Tuesday, 10 July 2012
St. George (Westin Copley Place)
Seasonal variations of oceanic and atmospheric variables are dominant in mid- and high-latitude regions and are thought to play important roles in the mechanisms underlying the interannual and seasonal Pacific climate variability. The sea surface net heat flux is one of the key components of oceanic and atmospheric variables. In this study, to better understand the role of seasonal atmosphere-ocean interactions in the mechanism underlying the North Pacific climate variability, the seasonal correlations among the satellite-derived net heat flux (HFN) in the Kuroshio Extension region, the North Pacific index (NPI), the NINO3.4 index representing the El Nino-Southern Oscillation events and the Pacific Decadal Oscillation (PDO) index from January, 1989 to December, 2006 are examined.

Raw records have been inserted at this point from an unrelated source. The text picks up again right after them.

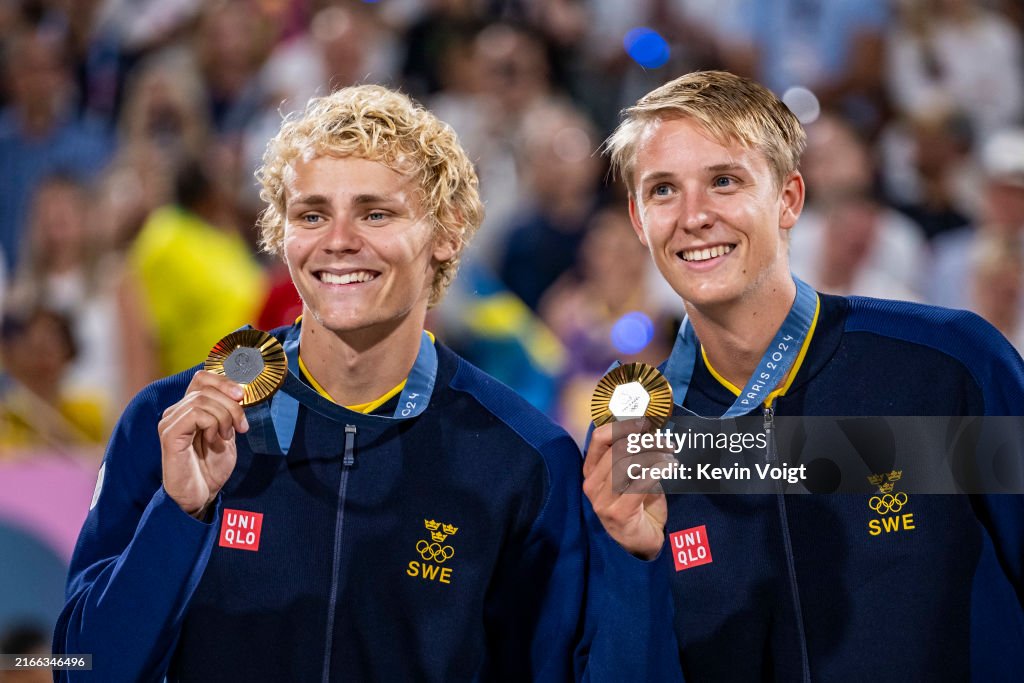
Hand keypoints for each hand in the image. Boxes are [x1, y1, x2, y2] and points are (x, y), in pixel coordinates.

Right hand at [159, 371, 248, 518]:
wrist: (200, 495)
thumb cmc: (211, 467)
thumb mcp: (227, 433)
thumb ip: (229, 413)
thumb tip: (242, 392)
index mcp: (189, 408)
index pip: (202, 377)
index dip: (224, 381)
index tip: (243, 395)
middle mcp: (175, 411)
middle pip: (206, 388)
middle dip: (232, 405)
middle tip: (240, 426)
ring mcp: (169, 422)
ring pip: (202, 400)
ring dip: (224, 417)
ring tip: (226, 437)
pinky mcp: (169, 435)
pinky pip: (194, 414)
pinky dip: (212, 424)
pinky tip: (214, 440)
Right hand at [582, 420, 670, 559]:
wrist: (642, 543)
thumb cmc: (639, 506)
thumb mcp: (633, 476)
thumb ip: (634, 455)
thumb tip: (650, 428)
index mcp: (591, 471)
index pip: (600, 438)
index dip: (623, 426)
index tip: (645, 423)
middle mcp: (591, 485)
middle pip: (618, 449)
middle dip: (647, 441)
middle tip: (667, 442)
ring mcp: (602, 501)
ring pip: (628, 464)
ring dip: (654, 455)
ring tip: (671, 456)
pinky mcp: (617, 514)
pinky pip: (639, 483)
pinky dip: (658, 470)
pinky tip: (671, 467)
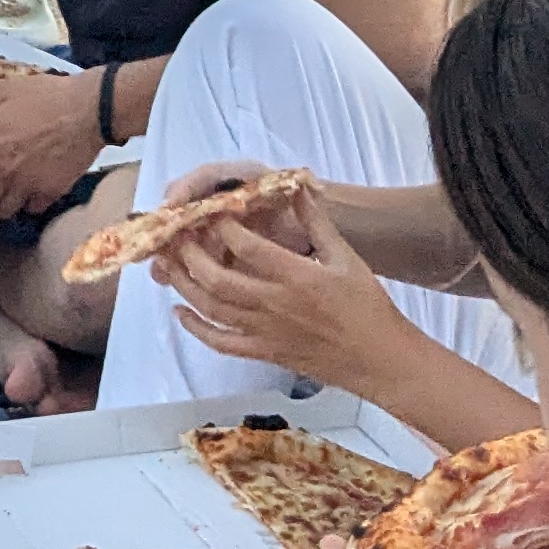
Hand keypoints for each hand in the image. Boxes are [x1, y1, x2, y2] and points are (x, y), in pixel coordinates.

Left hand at [0, 66, 101, 224]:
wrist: (91, 109)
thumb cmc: (45, 96)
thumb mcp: (2, 90)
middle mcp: (3, 171)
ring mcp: (28, 185)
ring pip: (3, 211)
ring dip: (1, 202)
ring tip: (10, 183)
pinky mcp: (51, 192)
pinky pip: (31, 210)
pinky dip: (28, 203)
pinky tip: (33, 184)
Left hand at [158, 184, 397, 393]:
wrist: (381, 360)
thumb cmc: (368, 306)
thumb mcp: (347, 258)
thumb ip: (317, 223)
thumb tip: (297, 188)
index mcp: (297, 277)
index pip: (246, 246)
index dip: (222, 225)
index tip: (210, 209)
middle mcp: (274, 305)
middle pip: (216, 278)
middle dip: (189, 254)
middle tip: (174, 235)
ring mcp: (266, 333)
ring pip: (212, 309)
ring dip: (184, 285)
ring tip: (167, 264)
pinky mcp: (265, 354)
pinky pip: (222, 343)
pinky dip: (196, 328)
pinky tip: (180, 312)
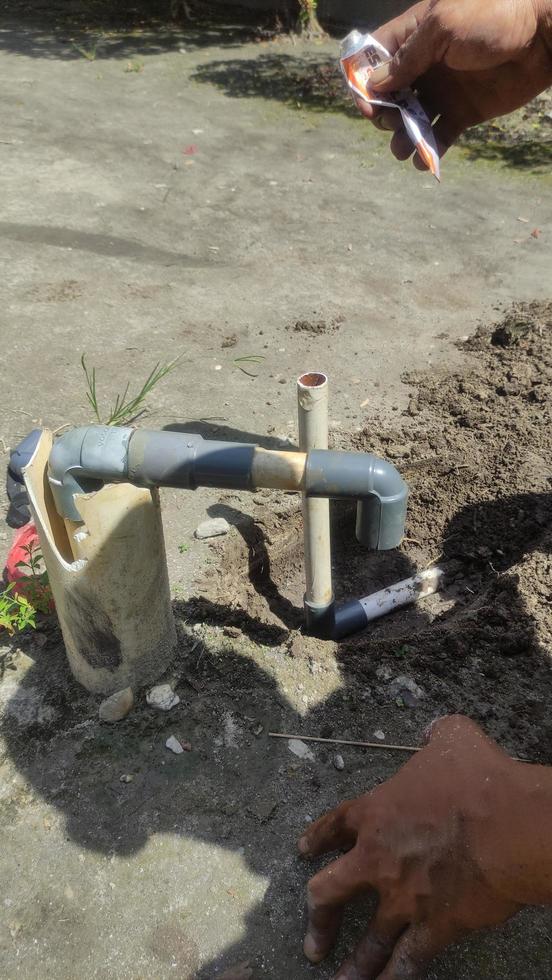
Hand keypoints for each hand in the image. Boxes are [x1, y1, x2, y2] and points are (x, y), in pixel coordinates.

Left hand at [298, 714, 551, 978]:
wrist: (507, 825)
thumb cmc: (479, 778)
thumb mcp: (454, 738)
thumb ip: (437, 735)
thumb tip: (434, 730)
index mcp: (377, 812)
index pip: (334, 826)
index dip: (316, 838)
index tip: (303, 853)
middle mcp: (379, 859)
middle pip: (330, 892)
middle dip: (318, 917)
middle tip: (313, 940)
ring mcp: (403, 898)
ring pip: (368, 941)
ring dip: (354, 965)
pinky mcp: (434, 927)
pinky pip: (409, 961)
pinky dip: (397, 978)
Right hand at [359, 0, 551, 167]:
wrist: (542, 36)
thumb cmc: (494, 16)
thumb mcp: (443, 28)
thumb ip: (407, 57)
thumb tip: (375, 84)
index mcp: (415, 35)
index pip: (375, 58)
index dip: (364, 82)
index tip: (366, 103)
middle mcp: (425, 64)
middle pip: (389, 94)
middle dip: (384, 113)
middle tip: (392, 121)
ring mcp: (443, 89)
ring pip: (410, 119)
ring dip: (401, 137)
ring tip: (402, 148)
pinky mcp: (463, 112)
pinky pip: (438, 136)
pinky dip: (428, 152)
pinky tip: (423, 162)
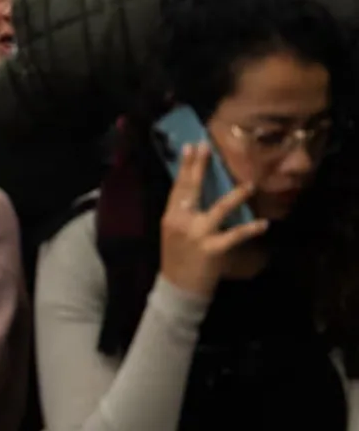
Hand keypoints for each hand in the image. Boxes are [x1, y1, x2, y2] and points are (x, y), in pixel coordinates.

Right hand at [160, 142, 269, 297]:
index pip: (178, 187)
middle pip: (192, 189)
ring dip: (235, 196)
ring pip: (218, 210)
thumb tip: (196, 192)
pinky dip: (249, 230)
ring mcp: (198, 235)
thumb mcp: (174, 233)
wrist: (178, 289)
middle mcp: (182, 221)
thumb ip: (183, 214)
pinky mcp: (213, 249)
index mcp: (171, 216)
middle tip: (206, 147)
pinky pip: (234, 236)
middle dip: (199, 167)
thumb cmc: (177, 259)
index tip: (190, 146)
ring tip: (250, 184)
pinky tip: (263, 224)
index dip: (184, 166)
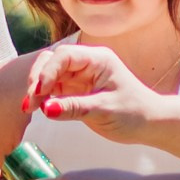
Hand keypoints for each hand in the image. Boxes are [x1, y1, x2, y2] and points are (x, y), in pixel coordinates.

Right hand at [22, 41, 162, 145]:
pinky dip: (43, 97)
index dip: (47, 72)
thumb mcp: (104, 111)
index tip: (39, 93)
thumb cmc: (134, 113)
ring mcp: (80, 76)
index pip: (64, 56)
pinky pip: (53, 88)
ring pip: (48, 74)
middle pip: (52, 61)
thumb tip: (45, 109)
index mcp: (98, 60)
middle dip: (38, 80)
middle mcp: (87, 63)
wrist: (149, 123)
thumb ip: (73, 108)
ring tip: (31, 108)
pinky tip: (39, 109)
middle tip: (31, 105)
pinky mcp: (75, 89)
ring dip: (37, 89)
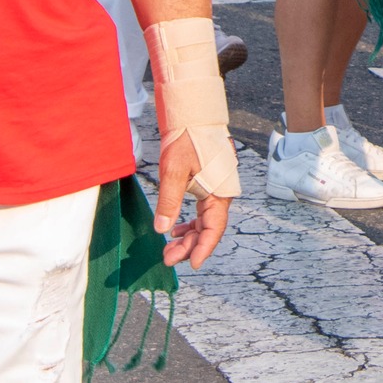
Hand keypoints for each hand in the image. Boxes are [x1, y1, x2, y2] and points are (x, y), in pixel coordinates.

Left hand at [153, 130, 230, 268]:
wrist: (192, 117)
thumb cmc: (186, 140)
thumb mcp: (174, 171)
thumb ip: (169, 202)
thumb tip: (162, 229)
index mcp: (218, 192)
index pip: (214, 228)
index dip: (203, 248)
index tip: (191, 264)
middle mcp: (220, 194)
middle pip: (208, 229)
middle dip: (189, 246)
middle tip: (167, 258)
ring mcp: (213, 190)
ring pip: (203, 222)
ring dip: (188, 237)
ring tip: (168, 249)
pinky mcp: (206, 185)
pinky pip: (200, 212)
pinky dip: (188, 224)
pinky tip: (175, 230)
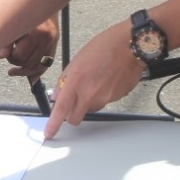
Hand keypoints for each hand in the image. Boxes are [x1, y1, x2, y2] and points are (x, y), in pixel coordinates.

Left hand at [0, 16, 58, 82]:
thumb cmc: (21, 8)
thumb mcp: (11, 22)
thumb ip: (5, 40)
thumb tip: (0, 56)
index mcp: (35, 32)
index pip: (19, 57)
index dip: (10, 57)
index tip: (5, 53)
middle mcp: (46, 38)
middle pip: (29, 63)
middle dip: (17, 63)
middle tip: (11, 57)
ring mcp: (52, 41)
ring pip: (39, 66)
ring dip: (26, 70)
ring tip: (15, 71)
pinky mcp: (55, 43)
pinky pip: (47, 63)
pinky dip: (38, 72)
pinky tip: (31, 78)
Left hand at [45, 22, 142, 137]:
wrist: (130, 46)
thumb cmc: (105, 46)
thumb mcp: (77, 59)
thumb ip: (65, 80)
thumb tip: (58, 95)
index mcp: (76, 81)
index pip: (60, 110)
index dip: (53, 124)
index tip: (49, 134)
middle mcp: (89, 93)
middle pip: (75, 118)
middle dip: (71, 114)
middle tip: (74, 102)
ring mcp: (104, 98)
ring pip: (90, 109)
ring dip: (88, 101)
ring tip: (95, 81)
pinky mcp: (116, 99)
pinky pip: (104, 102)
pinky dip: (102, 95)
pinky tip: (106, 80)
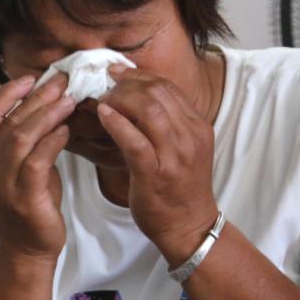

According to the specified criteria, 8 dominant relations with rapid responses shorter than 6 months are identified together with 6 dominant relations with slow responses longer than 12 months. The two-way relationships in the different seasons except between PDO and NINO3.4, are detected, i.e., the HFN and NPI respond to PDO and NINO3.4, respectively, but the PDO and NINO3.4 respond to HFN and NPI, respectively, in different seasons. Among the 14 relations, the February PDO response to the December NPI before 2 months has the highest correlation, the April NINO3.4 response to the December HFN before 4 months has the second highest correlation, and the September PDO response to the June NINO3.4 before 3 months has the third highest correlation. The spring NINO3.4 is found to delay the NPI by 3 years, while the fall NINO3.4 leads the NPI by 2 years. These two-way relationships with slow responses provide a new basis for the long-term prediction of ENSO events.